[[ SELECTED EXCERPT open ]]
The baseline and follow-up data were extracted from patients’ records in hospital’s electronic medical system, including demographic characteristics, clinical variables, laboratory results. According to the manufacturer’s recommendation, detection of sPLA2R-Ab titer was performed using ELISA (E200908BU, Euroimmun, Germany), and a value ≥ 20 RU/ml was considered as positive. Renal biopsy was performed, and the biopsy sample examined by light microscopy, immunofluorescence, and electron microscopy. Membranous lesions from IMN cases were classified into four stages based on the criteria of Ehrenreich and Churg [23].

Treatment options

The treatment strategy was based on the KDIGO 2021 clinical practice guideline [14]. Renin-angiotensin-aldosterone system (RAAS) inhibitors consist primarily of angiotensin-converting enzyme inhibitor (ACEi)/angiotensin-II receptor blocker (ARB). Immunosuppressant therapy includes cyclophosphamide (CTX) or calcineurin inhibitor (CNI). Targeted therapy refers to CD20 monoclonal antibody therapy, mainly including rituximab and obinutuzumab. Other immunosuppressant treatments include mycophenolate mofetil, leflunomide, tripterygium wilfordii and others.

Outcome

The clinical endpoint was non-remission of proteinuria at 24 months. Complete remission (CR) was defined as achieving a normal level of proteinuria excretion of no more than 0.3 g per 24 h and with a stable eGFR. Partial remission (PR) was defined as proteinuria between 0.3 g and 3.5 g per 24 h, or a reduction in proteinuria of at least 50% compared with baseline and with a stable eGFR [24, 25]. Patients who did not meet any of those criteria were categorized as non-remission (NR). A stable eGFR was defined as an eGFR that remained unchanged or declined less than 15% during the period of follow-up.

Model construction and performance evaluation

In the training cohort, we used univariate’ and multivariate’ logistic regression to screen for major risk factors with non-remission urine protein based on the patient’s baseline measurements, and constructed a nomogram based on XGBoost, RF, LR machine learning algorithms. Five key metrics are used to assess the effectiveness of the model: area under the receiver operating characteristic (AUROC), sensitivity, specificity, accuracy and F1-score.

Internal and external validation of the model

The nomogram was subjected to 1000 bootstrap resamples for internal validation to assess its predictive accuracy, and was performed by a visual calibration plot. The discriminative ability of the model was determined by AUROC, which ranges from 0.5 to 1, and the AUROC was compared using Z test. Finally, to estimate the clinical utility of the model, the decision curve analysis (DCA) was performed by calculating the net benefits for a range of threshold probability. The external validity of the model was evaluated by the AUROC, calibration and decision curve analysis in an independent cohort.
[[ SELECTED EXCERPT closed ]]
[[ EXTRACTED DATA open ]]
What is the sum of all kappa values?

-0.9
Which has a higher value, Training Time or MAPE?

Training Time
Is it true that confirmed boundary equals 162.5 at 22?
[[ EXTRACTED DATA closed ]]
__REQUIRED ACTION__. In the methods excerpt, what threshold for sPLA2R-Ab titer counted as positive?

__YOUR RESPONSE__. A value ≥ 20 RU/ml.